The state of Michigan is one of eight states and two provinces in the Great Lakes region. In an effort to increase cooperation on protecting the Great Lakes, all eight US states that border the Great Lakes (MN, WI, IL, IN, MI, OH, PA, and NY), along with the Canadian provinces of Quebec and Ontario, agreed in 2005 with the goal of promoting responsible use and sustainable management of the shared water resources. This agreement became law in 2008 with the Great Lakes—St. Lawrence River Basin Water Resources Compact. One of the most important parts of this legislation is a ban on new diversions of water outside of the Great Lakes Basin, with two notable exceptions: the ban did not apply to existing diversions or to water diverted in containers smaller than 5.7 gallons. Since Nestlé had already begun bottling and exporting water from Michigan in 2002, this law didn’t impact their existing operations in Mecosta County. Furthermore, since Blue Triton’s diversion of groundwater at White Pine Springs is shipped in containers smaller than 5.7 gallons, the Compact diversion ban does not apply.

Legal Precedent

Although not directly written into law, legal precedents, which are previous court rulings that have broader implications, can serve as an important tool for determining the legality of a given water use or diversion, including for the sale of bottled water. There are two significant cases precedents that apply to water withdrawals and diversions in Michigan. The first of these cases is the leading Michigan Supreme Court decision that dates back to 1917 in Schenck vs. Ann Arbor. At the time, the city of Ann Arbor pumped water from a well in farmland just outside city limits, eventually diverting almost 4 million gallons daily to supply the municipal water system and selling any excess water. A neighboring farmer, Gustave Schenk, noticed that the water level in his well dropped considerably as the city of Ann Arbor increased its use of the well and sued the city. The court ruled in Schenck’s favor, ordering the City of Ann Arbor to dig him a deeper well that was below the drop in groundwater level from pumping because the pumping and diversion had lowered water levels of Schenk and his neighbors. Schenck vs. Ann Arbor reinforced the reasonable use and correlative rights doctrine, because the court ruled that a water diversion away from the land for use or sale elsewhere was unlawful or unreasonable if it measurably diminished the flow or level of a stream or lake.

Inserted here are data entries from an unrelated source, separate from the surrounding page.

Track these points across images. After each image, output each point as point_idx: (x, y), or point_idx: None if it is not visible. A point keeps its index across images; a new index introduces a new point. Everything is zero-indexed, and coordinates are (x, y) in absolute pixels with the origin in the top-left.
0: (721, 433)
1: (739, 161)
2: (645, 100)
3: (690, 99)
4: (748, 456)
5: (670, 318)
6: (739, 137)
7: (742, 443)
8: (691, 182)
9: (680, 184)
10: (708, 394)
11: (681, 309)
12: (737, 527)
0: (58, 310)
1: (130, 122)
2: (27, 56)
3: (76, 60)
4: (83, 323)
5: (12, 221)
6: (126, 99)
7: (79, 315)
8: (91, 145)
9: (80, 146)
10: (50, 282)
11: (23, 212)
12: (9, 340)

The other case is Michigan Citizens for Water Conservation v Nestle, the 2005 case mentioned above, that resulted in a court ordered reduction in pumping, because the pumping had significantly diminished flows and levels and caused substantial or unreasonable harm to the downstream landowners and the public’s use of the stream. While the court ignored the more stringent principles against diversion of water for sale in Schenk, it nonetheless affirmed the injunction issued by the trial court and remanded the case for the lower court to establish a level that assured adequate water in the stream for the downstream landowners and the public.

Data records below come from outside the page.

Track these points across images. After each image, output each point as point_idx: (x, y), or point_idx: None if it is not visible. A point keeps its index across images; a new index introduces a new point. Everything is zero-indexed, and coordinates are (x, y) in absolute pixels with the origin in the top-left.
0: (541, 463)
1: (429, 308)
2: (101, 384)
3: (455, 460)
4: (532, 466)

The Schenk and Michigan Citizens for Water Conservation cases, if followed, provide for significant basis to limit groundwater use and diversions and protect Michigan’s freshwater and related aquatic resources, especially water diversions from private groundwater wells for bottled water sales in and out of Michigan. The principles of these cases were even listed as standards that must be met before large-volume water wells for bottled water can be permitted under Michigan’s Groundwater Withdrawal Act of 2008 and the amendments to the Safe Drinking Water Act in 2006 and 2008.

These precedents offer sound principles that casts doubt and impose limitations on the ability of Blue Triton and others to use Michigan’s freshwater when it is shown, as evidenced by competent monitoring data and the direct observations during pumping by local residents, that the pumping and diversion has dropped or will drop the flow or levels of the water in neighboring wells and Michigan’s lakes and streams.